(Beginning of EXTRACT PROVIDED)
In this episode recorded during media briefing, Daniel J. Levy speaks with Dr Ilan Berman for a first reaction to the US-Iran ceasefire announcement and the 60-day nuclear negotiation period now ahead. Dr Berman assesses Washington’s political calculations, the pressure of energy markets and the midterm elections, and why he believes the framework currently gives Tehran the advantage. He also discusses Iran’s internal instability, the role of the IRGC, and what the deal could mean for Israel, Hezbollah, and Lebanon.
Dr Ilan Berman is Senior Vice President of the American Foreign Policy Council in Washington, DC, and an expert on regional security in the Middle East. In the past he has consulted for the CIA as well as the US Departments of State and Defence.
Transcript
(This transcript has been automatically generated by AI — please excuse any potential errors.)
00:00:07:17 – 00:00:38:04
Daniel J. Leavy
Good afternoon. It is Monday the 15th of June, 2026. My name is Daniel J. Levy, and I am programmes manager at BICOM, the Britain-Israel Communications and Research Centre. Yesterday, President Trump confirmed that Iran and the US had agreed to a ceasefire mediated by Pakistan and Qatar, bringing three and a half months, almost of conflict to an end. With the opening of the Straits of Hormuz and a memorandum of understanding leading to negotiations within 60 days, which will address the nuclear issue as well.
00:00:38:05 – 00:00:54:01
Daniel J. Leavy
And today we are joined by Doctor Ilan Berman, senior vice president of the American Foreign Policy Council and a former US government contractor and consultant who’s worked with a range of departments, including state and the CIA. So, without further ado, Doctor Berman, over to you. Thanks.
00:00:54:03 – 00:01:20:23
Ilan Berman
So, it’s interesting because I’m sort of reading and learning about the deal, the specifics of which are still uncertain in real time. So, I’m I don’t know that I have that much proprietary information beyond all of you, but I do have the sort of the proximity of being in Washington and understanding. The first thing that I think is necessary to set the table is the administration.
00:01:20:23 – 00:02:01:09
Ilan Berman
Is this administration in particular, is notoriously close lipped, right? They don’t they don’t leak very much. They don’t share very much. The policymaking process is comparatively opaque compared to previous administrations. And so, anything I get wrong. Right. That’s my disclaimer. Anything I get wrong is because of that. It’s not because I don’t know anything. My initial impressions and again, like all of you, I’m sort of reading the readouts, whether it’s from, you know, the wish list that the Iranians publish and the state media or it’s, you know, the more sober assessment of what the deal looks like in the Financial Times today, whatever it is.
00:02:01:09 – 00:02:29:03
Ilan Berman
But it seems to be that this is this part of the conversation is the Hormuz to Hormuz for Hormuz conversation. Right. The idea that Iran gets performance, performance in hand, sanctions relief in exchange for liberating the Strait of Hormuz in exchange for stabilizing markets. The heavy lift is actually not what we just saw. The heavy lift is what comes in 60 days, right?
(End of EXTRACT PROVIDED)
(Beginning of STUDY MATERIAL)
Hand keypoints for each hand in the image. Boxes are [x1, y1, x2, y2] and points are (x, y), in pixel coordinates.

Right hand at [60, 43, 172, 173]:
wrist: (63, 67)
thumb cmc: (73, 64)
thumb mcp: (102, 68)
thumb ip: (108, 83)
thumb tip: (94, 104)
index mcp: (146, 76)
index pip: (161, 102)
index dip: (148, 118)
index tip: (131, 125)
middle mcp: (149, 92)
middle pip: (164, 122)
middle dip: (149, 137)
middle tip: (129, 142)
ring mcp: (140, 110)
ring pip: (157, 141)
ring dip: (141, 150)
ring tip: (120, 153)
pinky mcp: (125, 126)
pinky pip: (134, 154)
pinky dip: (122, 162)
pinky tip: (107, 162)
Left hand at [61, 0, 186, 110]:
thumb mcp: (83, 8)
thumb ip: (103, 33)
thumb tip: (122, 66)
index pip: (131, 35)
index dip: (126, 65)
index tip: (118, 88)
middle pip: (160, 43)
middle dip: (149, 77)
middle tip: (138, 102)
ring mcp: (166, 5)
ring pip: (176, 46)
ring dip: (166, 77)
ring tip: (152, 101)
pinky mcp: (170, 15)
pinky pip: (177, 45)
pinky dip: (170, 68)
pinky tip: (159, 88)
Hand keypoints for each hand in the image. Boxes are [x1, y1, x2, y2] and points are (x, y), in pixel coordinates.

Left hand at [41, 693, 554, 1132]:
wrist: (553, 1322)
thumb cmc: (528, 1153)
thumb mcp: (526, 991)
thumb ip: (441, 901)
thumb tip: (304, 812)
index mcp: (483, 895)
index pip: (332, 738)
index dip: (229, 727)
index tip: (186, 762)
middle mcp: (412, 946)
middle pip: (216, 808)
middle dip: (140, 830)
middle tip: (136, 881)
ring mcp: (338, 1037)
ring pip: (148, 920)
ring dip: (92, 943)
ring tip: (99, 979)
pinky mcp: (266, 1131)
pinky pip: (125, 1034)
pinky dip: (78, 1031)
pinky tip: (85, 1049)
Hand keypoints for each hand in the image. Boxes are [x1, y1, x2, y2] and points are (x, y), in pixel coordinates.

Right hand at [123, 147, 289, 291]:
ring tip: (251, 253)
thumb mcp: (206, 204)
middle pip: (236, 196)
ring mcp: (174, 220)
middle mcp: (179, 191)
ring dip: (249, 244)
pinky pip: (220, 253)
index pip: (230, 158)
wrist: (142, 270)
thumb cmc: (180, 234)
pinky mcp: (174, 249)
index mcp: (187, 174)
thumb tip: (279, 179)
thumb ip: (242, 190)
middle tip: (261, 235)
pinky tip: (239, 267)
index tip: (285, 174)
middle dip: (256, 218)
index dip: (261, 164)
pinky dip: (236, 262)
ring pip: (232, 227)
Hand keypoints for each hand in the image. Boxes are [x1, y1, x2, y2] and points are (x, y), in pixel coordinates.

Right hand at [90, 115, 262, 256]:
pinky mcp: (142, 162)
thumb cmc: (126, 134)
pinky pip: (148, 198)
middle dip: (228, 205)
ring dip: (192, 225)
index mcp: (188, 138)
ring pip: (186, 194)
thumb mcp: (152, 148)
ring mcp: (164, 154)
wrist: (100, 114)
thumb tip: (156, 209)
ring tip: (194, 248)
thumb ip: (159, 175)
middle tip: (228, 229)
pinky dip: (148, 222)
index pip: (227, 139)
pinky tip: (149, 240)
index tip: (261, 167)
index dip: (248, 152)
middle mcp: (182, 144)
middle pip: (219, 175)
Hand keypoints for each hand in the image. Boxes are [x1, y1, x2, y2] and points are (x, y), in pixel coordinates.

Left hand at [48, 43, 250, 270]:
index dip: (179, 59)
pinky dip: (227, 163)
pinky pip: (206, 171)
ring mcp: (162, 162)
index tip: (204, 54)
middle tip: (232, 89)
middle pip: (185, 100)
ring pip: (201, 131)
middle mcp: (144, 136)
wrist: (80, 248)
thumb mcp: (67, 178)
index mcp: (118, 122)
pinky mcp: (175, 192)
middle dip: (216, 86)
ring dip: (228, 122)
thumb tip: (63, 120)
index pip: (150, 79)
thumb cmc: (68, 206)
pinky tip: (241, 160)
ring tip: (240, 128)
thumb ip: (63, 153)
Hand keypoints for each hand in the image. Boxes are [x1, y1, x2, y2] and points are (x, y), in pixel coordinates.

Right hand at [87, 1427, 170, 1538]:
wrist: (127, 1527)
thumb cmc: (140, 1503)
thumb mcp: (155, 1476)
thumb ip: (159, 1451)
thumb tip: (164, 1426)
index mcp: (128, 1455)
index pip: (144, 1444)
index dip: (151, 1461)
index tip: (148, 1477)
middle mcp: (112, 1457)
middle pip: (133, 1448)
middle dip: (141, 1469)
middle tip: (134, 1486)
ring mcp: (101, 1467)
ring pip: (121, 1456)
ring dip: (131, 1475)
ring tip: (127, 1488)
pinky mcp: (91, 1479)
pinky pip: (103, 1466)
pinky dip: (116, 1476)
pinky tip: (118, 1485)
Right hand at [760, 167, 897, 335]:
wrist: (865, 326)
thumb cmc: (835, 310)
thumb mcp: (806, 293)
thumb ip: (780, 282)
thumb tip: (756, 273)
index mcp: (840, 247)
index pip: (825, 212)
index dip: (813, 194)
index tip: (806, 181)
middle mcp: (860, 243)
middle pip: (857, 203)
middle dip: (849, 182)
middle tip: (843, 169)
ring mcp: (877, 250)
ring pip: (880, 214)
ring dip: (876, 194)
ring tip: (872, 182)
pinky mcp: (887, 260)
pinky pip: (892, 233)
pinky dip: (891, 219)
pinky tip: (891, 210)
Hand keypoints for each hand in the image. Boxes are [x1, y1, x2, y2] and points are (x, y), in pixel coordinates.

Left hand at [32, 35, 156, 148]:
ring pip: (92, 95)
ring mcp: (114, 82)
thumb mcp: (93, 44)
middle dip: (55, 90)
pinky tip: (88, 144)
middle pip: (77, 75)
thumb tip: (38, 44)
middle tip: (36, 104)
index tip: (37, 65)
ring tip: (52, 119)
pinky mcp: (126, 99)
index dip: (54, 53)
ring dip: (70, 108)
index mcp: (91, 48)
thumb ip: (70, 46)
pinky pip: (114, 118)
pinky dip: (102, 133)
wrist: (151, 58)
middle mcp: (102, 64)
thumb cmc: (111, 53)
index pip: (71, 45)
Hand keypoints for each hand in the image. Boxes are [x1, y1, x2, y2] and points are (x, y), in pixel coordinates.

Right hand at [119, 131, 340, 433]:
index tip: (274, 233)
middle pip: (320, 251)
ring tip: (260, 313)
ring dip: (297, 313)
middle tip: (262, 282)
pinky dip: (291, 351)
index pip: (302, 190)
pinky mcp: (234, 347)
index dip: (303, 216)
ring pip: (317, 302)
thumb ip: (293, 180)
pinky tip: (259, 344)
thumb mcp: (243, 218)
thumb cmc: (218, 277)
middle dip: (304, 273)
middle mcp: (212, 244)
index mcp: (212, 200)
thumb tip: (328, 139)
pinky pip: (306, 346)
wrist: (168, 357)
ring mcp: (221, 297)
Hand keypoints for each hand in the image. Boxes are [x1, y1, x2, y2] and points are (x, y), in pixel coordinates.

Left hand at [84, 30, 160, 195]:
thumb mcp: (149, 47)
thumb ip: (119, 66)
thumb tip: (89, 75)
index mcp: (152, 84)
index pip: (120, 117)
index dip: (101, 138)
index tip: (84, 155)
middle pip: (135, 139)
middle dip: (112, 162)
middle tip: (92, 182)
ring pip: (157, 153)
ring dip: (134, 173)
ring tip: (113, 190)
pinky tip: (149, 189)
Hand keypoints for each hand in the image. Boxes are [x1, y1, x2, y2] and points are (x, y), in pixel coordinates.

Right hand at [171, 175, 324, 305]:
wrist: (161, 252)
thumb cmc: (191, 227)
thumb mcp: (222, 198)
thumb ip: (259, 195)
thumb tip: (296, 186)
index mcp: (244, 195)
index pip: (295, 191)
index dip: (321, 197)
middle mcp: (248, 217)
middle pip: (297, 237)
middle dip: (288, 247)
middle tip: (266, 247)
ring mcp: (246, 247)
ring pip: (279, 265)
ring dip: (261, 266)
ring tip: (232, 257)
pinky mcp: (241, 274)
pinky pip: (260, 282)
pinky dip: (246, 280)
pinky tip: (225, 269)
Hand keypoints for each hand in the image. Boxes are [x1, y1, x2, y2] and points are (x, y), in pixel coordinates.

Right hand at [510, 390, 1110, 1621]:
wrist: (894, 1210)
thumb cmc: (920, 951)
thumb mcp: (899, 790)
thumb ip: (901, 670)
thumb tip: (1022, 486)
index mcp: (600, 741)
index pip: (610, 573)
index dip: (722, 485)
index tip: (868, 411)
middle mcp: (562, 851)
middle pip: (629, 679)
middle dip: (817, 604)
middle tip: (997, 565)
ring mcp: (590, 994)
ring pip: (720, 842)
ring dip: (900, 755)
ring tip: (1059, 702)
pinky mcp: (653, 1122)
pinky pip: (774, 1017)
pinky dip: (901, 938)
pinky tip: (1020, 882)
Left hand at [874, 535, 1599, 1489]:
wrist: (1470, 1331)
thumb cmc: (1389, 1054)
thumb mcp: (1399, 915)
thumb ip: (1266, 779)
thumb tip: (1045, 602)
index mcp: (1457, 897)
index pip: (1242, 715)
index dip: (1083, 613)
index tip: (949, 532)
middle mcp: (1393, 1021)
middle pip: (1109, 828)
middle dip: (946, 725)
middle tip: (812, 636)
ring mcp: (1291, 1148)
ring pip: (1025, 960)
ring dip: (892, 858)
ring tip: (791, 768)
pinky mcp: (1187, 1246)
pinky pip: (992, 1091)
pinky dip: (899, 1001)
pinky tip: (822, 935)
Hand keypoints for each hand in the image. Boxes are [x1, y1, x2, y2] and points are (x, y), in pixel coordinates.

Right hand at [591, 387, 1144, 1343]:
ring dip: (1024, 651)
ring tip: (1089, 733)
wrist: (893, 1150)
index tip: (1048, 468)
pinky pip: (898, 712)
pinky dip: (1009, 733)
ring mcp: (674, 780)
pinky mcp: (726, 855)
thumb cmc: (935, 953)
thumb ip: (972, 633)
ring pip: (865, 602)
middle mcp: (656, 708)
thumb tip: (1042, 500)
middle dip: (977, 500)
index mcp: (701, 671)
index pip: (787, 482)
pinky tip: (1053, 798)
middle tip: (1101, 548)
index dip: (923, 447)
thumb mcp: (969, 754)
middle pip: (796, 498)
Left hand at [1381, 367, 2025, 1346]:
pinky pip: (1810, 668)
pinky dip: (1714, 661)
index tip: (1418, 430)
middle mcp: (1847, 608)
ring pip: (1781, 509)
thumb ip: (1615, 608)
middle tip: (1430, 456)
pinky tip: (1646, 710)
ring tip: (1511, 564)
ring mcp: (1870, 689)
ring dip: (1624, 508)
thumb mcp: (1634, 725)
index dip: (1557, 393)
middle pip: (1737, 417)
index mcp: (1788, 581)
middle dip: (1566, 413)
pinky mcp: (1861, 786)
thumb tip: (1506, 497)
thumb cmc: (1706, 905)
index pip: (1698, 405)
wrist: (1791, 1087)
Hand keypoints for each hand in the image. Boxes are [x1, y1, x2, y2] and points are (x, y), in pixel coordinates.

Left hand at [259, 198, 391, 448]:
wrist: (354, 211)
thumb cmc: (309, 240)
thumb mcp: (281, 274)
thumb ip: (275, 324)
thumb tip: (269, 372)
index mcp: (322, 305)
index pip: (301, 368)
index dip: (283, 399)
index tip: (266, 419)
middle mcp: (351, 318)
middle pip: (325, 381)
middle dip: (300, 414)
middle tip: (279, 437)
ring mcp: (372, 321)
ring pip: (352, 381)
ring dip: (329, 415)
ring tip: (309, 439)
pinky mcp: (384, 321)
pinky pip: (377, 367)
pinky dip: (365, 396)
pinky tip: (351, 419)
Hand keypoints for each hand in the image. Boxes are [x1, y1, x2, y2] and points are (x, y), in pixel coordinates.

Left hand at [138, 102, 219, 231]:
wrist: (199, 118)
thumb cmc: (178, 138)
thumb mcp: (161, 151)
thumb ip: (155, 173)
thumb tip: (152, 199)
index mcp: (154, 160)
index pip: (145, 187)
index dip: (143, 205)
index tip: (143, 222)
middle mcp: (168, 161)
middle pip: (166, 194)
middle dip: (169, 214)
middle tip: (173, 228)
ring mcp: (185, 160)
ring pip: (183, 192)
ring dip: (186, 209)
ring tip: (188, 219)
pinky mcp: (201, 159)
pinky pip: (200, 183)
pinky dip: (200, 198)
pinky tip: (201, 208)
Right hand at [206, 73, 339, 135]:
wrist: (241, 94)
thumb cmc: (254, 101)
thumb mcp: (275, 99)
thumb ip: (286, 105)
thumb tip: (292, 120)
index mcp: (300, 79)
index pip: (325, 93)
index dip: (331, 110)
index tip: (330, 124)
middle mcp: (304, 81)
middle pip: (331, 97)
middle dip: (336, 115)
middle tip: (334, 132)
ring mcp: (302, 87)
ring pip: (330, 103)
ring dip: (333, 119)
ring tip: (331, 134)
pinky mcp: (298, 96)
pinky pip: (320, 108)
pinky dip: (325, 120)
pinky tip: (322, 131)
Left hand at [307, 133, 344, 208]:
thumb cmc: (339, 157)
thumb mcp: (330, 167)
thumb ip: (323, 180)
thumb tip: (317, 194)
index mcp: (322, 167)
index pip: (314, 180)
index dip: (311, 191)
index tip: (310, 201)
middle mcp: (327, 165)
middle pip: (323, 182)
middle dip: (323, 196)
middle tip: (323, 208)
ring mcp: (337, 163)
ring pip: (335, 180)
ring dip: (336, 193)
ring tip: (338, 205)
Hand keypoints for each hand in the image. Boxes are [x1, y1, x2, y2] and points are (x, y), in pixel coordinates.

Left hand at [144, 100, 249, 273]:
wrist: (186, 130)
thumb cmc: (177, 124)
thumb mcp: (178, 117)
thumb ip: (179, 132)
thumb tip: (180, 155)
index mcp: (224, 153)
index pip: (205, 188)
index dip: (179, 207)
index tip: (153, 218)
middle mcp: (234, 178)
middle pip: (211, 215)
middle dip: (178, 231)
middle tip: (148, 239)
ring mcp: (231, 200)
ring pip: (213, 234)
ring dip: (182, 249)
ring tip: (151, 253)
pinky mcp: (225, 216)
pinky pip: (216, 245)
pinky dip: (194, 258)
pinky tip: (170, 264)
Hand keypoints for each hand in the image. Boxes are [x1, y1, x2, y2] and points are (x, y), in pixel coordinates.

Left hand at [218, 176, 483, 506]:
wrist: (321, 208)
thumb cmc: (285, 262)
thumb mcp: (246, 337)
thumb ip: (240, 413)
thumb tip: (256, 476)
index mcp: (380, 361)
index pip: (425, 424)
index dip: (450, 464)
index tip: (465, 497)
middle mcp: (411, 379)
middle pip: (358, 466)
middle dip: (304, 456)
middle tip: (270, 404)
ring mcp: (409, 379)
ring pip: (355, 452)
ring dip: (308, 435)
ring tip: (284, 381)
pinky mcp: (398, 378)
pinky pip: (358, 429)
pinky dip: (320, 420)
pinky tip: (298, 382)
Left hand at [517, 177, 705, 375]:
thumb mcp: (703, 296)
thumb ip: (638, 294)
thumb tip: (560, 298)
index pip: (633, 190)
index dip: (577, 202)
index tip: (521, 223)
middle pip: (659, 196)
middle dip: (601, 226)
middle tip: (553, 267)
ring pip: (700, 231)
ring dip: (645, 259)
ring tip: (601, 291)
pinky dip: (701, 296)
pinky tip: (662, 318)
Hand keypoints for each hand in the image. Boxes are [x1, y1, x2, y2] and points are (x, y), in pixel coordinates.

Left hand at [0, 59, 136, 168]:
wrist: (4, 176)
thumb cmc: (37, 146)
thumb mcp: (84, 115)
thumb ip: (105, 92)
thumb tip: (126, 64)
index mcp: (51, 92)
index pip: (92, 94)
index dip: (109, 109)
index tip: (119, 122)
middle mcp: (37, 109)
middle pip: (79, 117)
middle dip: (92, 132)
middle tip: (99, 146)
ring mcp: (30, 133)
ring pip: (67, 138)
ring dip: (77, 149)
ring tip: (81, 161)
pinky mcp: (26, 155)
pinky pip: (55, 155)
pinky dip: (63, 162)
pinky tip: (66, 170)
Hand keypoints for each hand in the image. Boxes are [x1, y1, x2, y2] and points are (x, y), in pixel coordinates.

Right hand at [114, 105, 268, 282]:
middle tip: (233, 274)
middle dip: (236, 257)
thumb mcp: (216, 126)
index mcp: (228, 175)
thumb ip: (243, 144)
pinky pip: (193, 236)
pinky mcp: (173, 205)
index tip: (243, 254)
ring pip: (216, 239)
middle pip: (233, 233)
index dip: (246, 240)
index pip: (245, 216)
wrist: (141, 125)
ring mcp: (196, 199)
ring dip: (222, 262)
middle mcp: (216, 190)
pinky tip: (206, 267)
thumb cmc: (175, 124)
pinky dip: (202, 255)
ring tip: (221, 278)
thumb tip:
(End of STUDY MATERIAL)
WORK TO COMPLETE
A - Retype the ceasefire briefing transcript above from "00:02:01:09 – 00:02:29:03" up to and including "60 days, right?".
B - Extend the ceasefire briefing transcript above, picking up after its final sentence.

ANSWERS PER TASK
A -
00:02:01:09 – 00:02:29:03
Ilan Berman
But it seems to be that this is this part of the conversation is the Hormuz to Hormuz for Hormuz conversation. Right. The idea that Iran gets performance, performance in hand, sanctions relief in exchange for liberating the Strait of Hormuz in exchange for stabilizing markets. The heavy lift is actually not what we just saw. The heavy lift is what comes in 60 days, right?

B -
00:02:29:04 – 00:03:10:16
Ilan Berman
The idea is this de-escalation sets the table for stabilizing world markets, gives the president a clearer path to what is shaping up to be a pretty contentious midterm election in the United States. He was getting a lot of pressure from the Republican political base about having this conflict, particularly if and here it needs to be said, particularly on the US front, if the conflict had spiralled again into a hot war instead of a cease fire, there were very likely, or at least predicted to be, very significant downstream effects on voter turnout.
00:03:10:17 – 00:03:36:02
Ilan Berman
Right. There’s already the calculus already is that the Republicans are going to lose one chamber of the legislature. The fear was that, you know, if this went sideways, as we Americans say, that this would actually lead to losing two chambers, right? So, I think, you know, all politics is local. So, I think, you know, that that was at least part of the reason, sort of informing his decision making.
00:03:36:04 – 00:03:57:00
Ilan Berman
The other is that Americans and I know it’s sort of I’m here in London and its sort of it’s a very different perspective here, and it’s a very different perspective in Europe. But Americans actually don’t pay attention to foreign policy very much at all. It is it routinely ranks third or fourth or fifth in terms of political priorities.
00:03:57:01 – 00:04:38:05
Ilan Berman
What they care about most of all consistently over time is the economy. So, the conversation about energy markets and fluctuations in prices is actually not just an economic issue in America as a political issue. And so that was another layer of complexity that the president was trying to deal with. Parenthetically, there is a really interesting threat of the conversation to talk about, because if the president knew that this conflict is renewed, conflict with Iran was coming down the pike, it would have been good to set the table by, for example, fully recapitalized and refilling the U.S. Strategic Petroleum Reserve.
00:04:38:07 – 00:04:58:05
Ilan Berman
Things like that. Steps that that weren’t done or at least weren’t done publicly in a way that you could reassure American voters that if this conflict drags on, that they would be insulated from these economic shocks. So, in many ways, this was a sort of, you know, and we’ve seen it throughout the conflict. This was sort of problematic in terms of messaging from the job.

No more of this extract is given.